• TO-DO ITEM:
Below are the records; repeat exactly their lines between the line holding "Freude an Weihnachten machen." and the line holding "CAMPUS ENERGY", inclusive, skipping the pictures.

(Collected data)
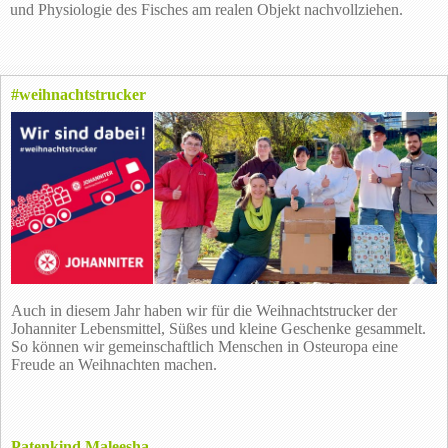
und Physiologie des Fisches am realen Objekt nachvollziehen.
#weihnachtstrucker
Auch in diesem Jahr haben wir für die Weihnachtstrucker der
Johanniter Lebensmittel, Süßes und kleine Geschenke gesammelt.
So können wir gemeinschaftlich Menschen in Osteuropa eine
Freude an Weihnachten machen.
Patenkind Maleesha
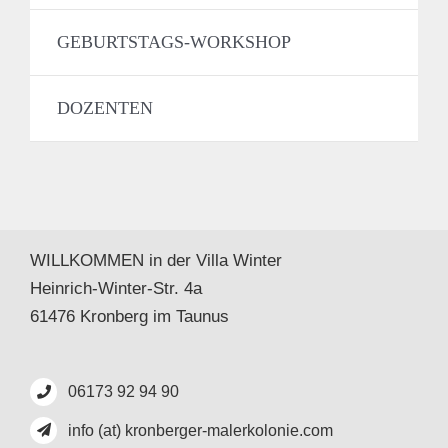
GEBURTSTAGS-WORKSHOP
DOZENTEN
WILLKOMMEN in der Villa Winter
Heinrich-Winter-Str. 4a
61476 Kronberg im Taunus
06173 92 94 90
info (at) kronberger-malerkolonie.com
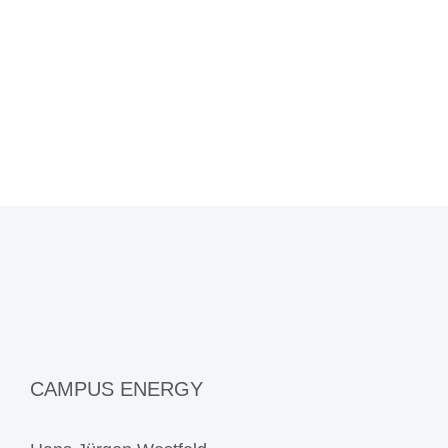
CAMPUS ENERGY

* * *

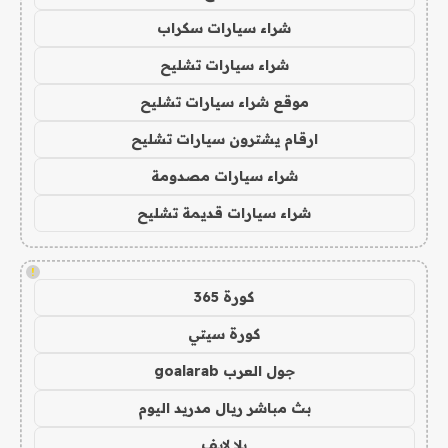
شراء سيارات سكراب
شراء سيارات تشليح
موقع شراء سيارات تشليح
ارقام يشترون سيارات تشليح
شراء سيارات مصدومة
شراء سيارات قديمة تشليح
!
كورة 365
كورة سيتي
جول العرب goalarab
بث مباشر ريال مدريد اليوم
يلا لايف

---

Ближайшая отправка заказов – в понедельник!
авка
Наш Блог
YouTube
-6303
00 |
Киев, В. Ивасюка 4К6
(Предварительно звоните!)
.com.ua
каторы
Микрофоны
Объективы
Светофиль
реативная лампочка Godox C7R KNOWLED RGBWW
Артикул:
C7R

• ANSWER SECTION:
Freude an Weihnachten machen.
Patenkind Maleesha
GEBURTSTAGS-WORKSHOP
DOZENTEN
WILLKOMMEN in der Villa Winter
Heinrich-Winter-Str. 4a
61476 Kronberg im Taunus
06173 92 94 90
info (at) kronberger-malerkolonie.com
CAMPUS ENERGY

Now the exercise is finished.